Scientists have discovered a way of reducing the fertility of malaria-carrying mosquitoes by targeting an enzyme that protects their sperm, potentially providing a new tactic to combat the disease.
Anopheles gambiae mosquitoes are the main transmitters of malaria, which affects around 200 million people every year. The females mate only once during their lives.
They store the sperm from this single mating in an organ called the spermatheca, from which they repeatedly take sperm over the course of their lifetime to fertilise the eggs that they lay. The female needs the sperm to stay healthy whilst they are in storage in the spermatheca, so that they are viable each time she uses them to reproduce.

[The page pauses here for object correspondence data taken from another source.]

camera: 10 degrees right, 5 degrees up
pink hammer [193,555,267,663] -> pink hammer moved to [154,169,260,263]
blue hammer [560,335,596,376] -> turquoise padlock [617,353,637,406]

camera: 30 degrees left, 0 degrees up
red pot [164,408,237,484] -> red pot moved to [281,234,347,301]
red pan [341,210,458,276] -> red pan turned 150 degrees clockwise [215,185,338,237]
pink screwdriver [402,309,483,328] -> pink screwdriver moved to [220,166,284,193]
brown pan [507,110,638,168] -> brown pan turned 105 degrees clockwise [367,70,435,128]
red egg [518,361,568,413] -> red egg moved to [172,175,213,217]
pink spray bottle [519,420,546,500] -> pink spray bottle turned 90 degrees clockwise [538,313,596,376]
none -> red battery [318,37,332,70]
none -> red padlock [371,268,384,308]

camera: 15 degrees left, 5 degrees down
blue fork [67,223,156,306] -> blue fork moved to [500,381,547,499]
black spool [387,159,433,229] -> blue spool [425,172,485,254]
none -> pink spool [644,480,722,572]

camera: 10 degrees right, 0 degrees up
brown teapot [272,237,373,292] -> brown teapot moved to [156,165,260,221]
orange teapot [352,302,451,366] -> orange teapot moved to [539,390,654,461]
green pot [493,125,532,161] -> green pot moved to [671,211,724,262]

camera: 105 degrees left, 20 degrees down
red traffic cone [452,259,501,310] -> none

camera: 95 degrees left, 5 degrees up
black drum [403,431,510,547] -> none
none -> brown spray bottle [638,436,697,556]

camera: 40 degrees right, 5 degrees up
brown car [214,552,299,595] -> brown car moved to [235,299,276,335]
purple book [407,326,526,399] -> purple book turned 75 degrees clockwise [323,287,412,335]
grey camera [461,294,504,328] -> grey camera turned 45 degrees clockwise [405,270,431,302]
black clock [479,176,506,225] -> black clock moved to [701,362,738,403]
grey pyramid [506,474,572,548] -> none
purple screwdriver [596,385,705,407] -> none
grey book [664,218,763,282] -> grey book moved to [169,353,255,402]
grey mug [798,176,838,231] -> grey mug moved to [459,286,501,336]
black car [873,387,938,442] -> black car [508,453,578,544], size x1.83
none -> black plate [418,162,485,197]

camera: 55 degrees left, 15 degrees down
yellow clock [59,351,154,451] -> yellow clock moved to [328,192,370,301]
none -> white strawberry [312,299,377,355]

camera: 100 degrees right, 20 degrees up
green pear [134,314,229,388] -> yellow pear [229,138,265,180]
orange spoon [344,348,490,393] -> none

The new research shows that the sperm are partly protected by the actions of an enzyme called HPX15. When the researchers interfered with HPX15 in female A gambiae mosquitoes in the laboratory, the females fertilised fewer eggs and therefore produced fewer offspring. This is the first time that scientists have discovered a mechanism that preserves the function of sperm in A gambiae.
The researchers, from Harvard School of Public Health, the University of Perugia and Imperial College London, believe that their insight could ultimately lead to a new weapon in the fight against malaria. This would work by disabling HPX15 to reduce female fertility and through that, reduce the number of malaria-carrying mosquitoes in circulation.
“Malaria kills over 650,000 people every year and we need to find new ways of tackling it, partly because mosquitoes continue to evolve ways of resisting our efforts,” Dr Robert Shaw, one of the lead authors of the research, said. “We are interested in cutting the numbers of malarial mosquitoes by impairing their ability to reproduce, and our new study suggests a way that we might be able to do this.
“There is no single magic bullet for tackling malaria, but making mosquitoes less fertile could provide us with a valuable weapon against the disease,” said Shaw. The study suggests that HPX15 may protect the stored sperm against potentially damaging molecules called free radicals, which are particularly abundant after a female takes a blood feed.
Ensuring that the sperm are healthy after blood-feeding is important for the female’s fertility as she reproduces after each feed, fertilising her eggs with sperm released from the spermatheca. The study was published in the journal Proceedings of the National Academy of Sciences.